Четыре дня спустя Драко сидел за столом со своими родителями, присутствуя на завтраке, который он решил посетить в качестве небольшого примирения перед тем, как он проведёт неделю в Италии с Гермионой. Сначала на Кубке, потом просто вместе: поездка по сельской местности, которую она хотела посмотреть большую часть жизни, ведь у неё никогда не было подобной возможности.

По крайней мере, вежливо было поужинать с родителями — формально, приземлённо, почти ужасно — прежде чем исчезнуть на неделю. Он хотел ни получать новости, ни отвечать на письма, ничего, кроме как видеть Гермиону и лежать в постели, в которой они окажутся в каком-нибудь итальянском городе во время путешествия. Пока не начнутся схватки Уизлетты.

Он ожидал, что напряжение за столом спадёт, и его родители найдут то, о чём можно поговорить, и не станут затрагивать ни одну из запрещённых тем. Но этот ужин с ними продолжал казаться упражнением в соблюдении молчания, тихим наказанием за то, что он слишком много сказал раньше.

Объективно еда была гораздо более высокого уровня, чем та, которую ему подавали в «Ресторане Поттеров». Ингредиенты, техника — всё это превосходило те блюда. Тем не менее, ему гораздо больше понравилось пребывание на площади Гриммо. Драко почти почувствовал себя виноватым, зная, что эльфы, вероятно, часами работали, чтобы приготовить столько блюд только для того, чтобы их съели в почти полной тишине. Это было безвкусно. В блюдах была та кислинка, которая присутствовала во всём, что вызывало в его душе нахождение в Поместье.

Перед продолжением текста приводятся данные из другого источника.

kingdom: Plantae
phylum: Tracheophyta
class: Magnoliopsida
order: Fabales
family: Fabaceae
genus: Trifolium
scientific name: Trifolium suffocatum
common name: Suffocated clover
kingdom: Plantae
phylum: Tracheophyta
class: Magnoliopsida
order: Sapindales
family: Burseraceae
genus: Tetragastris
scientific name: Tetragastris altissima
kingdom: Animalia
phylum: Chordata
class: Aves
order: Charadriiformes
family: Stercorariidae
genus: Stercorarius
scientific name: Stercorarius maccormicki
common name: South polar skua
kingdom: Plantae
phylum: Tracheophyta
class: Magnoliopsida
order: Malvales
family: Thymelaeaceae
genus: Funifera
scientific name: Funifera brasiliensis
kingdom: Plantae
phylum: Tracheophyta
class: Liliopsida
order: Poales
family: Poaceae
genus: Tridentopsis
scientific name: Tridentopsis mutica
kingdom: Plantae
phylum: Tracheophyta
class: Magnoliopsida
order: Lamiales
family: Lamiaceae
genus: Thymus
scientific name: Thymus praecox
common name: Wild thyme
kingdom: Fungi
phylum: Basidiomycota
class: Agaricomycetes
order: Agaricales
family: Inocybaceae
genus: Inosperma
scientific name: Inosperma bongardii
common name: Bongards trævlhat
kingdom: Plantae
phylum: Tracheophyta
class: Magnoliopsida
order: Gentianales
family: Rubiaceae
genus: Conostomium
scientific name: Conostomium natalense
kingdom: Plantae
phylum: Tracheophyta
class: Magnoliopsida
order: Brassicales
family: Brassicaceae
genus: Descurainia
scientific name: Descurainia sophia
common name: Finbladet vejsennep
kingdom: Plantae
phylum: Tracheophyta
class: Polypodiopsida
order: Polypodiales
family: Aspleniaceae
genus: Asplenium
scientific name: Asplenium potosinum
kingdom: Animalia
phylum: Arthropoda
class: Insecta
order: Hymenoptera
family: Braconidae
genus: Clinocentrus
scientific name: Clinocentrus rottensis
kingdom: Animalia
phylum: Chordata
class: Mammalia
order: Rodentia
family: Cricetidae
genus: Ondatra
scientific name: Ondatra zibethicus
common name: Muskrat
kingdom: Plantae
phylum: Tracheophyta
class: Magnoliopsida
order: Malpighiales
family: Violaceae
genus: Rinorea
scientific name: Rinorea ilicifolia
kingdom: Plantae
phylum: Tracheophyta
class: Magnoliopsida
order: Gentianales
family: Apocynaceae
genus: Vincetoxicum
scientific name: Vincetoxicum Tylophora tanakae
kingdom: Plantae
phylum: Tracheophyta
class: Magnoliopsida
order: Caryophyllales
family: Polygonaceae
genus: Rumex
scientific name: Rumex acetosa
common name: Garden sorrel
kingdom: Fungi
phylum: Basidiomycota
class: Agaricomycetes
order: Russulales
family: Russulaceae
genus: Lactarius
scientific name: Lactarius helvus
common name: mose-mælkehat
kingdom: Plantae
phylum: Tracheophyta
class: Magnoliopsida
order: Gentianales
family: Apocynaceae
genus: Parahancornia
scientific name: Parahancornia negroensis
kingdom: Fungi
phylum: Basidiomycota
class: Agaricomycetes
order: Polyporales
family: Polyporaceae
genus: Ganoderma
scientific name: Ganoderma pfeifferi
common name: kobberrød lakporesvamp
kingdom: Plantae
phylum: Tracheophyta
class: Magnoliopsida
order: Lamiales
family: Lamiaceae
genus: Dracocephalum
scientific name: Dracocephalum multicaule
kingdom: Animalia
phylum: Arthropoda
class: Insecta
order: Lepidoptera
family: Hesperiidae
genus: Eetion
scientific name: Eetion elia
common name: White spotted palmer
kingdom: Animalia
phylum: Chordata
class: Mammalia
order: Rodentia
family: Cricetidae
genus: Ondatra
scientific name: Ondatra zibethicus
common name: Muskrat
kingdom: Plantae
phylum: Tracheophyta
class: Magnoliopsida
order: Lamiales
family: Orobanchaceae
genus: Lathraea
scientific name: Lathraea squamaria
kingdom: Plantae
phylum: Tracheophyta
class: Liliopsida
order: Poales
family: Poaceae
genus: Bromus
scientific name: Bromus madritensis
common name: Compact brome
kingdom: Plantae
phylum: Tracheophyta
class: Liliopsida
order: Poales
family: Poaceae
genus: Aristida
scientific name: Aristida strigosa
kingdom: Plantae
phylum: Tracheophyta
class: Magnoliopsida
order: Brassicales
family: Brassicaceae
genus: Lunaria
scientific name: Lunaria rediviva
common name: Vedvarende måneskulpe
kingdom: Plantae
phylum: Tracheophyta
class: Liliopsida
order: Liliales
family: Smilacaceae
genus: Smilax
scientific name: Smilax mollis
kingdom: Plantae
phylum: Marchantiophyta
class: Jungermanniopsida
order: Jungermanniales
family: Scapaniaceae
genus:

Головная боль доходила до пазух носа, давящее покалывание неприятно касалось костей. Он чувствовал себя так, словно застрял на повороте — странное ощущение непрерывного повторения завтраков с родителями; рутина, которая когда-то ему нравилась. Однако с каждым разом она становилась всё менее и менее привлекательной.

Нарцисса сказала что-то насчёт следующего завтрака.

— Честно говоря, дорогой, не стоит просто лежать в кровати по утрам, — она нарезала на тарелке приготовленную морковь. Ловкие, точные движения, такие же осторожные, как и её слова. — День следует начинать с хорошей еды и живого разговора.

Он наблюдал, как она поднесла кусочек к губам: жевала, глотала, улыбалась.

— Я не лежу в кровати, мама. Я всё ещё начинаю свой день с хорошей еды и живого разговора.

В конце стола, на периферии, Драко услышал удар серебра о стол, накрытый скатертью. Молчание поглотило их целиком.

Драко знал, что его родители не понимали, что он имел в виду. Он намекнул на Гермиону, ещё раз упомянул о ней при них. Молчание усиливало глубину их разочарования. Драко не мог заставить себя переживать по этому поводу.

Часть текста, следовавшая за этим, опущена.